* JOB: Write out each entry again. Keep every word exactly as it is.

_____

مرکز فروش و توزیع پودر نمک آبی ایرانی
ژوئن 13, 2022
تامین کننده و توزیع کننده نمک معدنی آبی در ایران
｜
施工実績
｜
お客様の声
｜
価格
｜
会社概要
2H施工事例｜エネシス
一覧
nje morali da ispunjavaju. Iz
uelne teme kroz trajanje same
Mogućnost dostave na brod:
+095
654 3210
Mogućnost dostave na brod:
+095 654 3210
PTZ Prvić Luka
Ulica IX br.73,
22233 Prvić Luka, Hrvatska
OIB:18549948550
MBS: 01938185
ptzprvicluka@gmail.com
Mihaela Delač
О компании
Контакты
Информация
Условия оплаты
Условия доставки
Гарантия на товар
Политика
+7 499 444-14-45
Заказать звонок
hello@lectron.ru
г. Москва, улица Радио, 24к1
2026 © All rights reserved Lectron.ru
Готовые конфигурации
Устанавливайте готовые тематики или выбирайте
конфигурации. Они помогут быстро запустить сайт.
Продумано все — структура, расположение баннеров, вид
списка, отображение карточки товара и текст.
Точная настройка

_____

* ANSWER SECTION:
مرکز فروش و توزیع پودر نمک آبی ایرانی
ژوئن 13, 2022
تامین کننده و توزیع کننده نمک معدنی آبی در ایران
｜
施工実績
｜
お客様の声
｜
価格
｜
会社概要
2H施工事例｜エネシス
一覧
nje morali da ispunjavaju. Iz
uelne teme kroz trajanje same
Mogućnost dostave na brod:
+095
654 3210
Mogućnost dostave na brod:
+095 654 3210
PTZ Prvić Luka
Ulica IX br.73,
22233 Prvić Luka, Hrvatska
OIB:18549948550
MBS: 01938185
ptzprvicluka@gmail.com
Mihaela Delač
О компании
Контакты
Информация
Условия оплаты
Условия доставки
Гарантия на товар
Политика
+7 499 444-14-45
Заказать звонок
hello@lectron.ru
г. Москва, улица Радио, 24к1
2026 © All rights reserved Lectron.ru
Готовые конфигурации
Устанавливайте готовые тематики или выбирайте
конфигурации. Они помогут быстро запустить сайт.
Продумано все — структура, расположение баннеров, вид
списка, отображение карточки товара и текст.
Точная настройка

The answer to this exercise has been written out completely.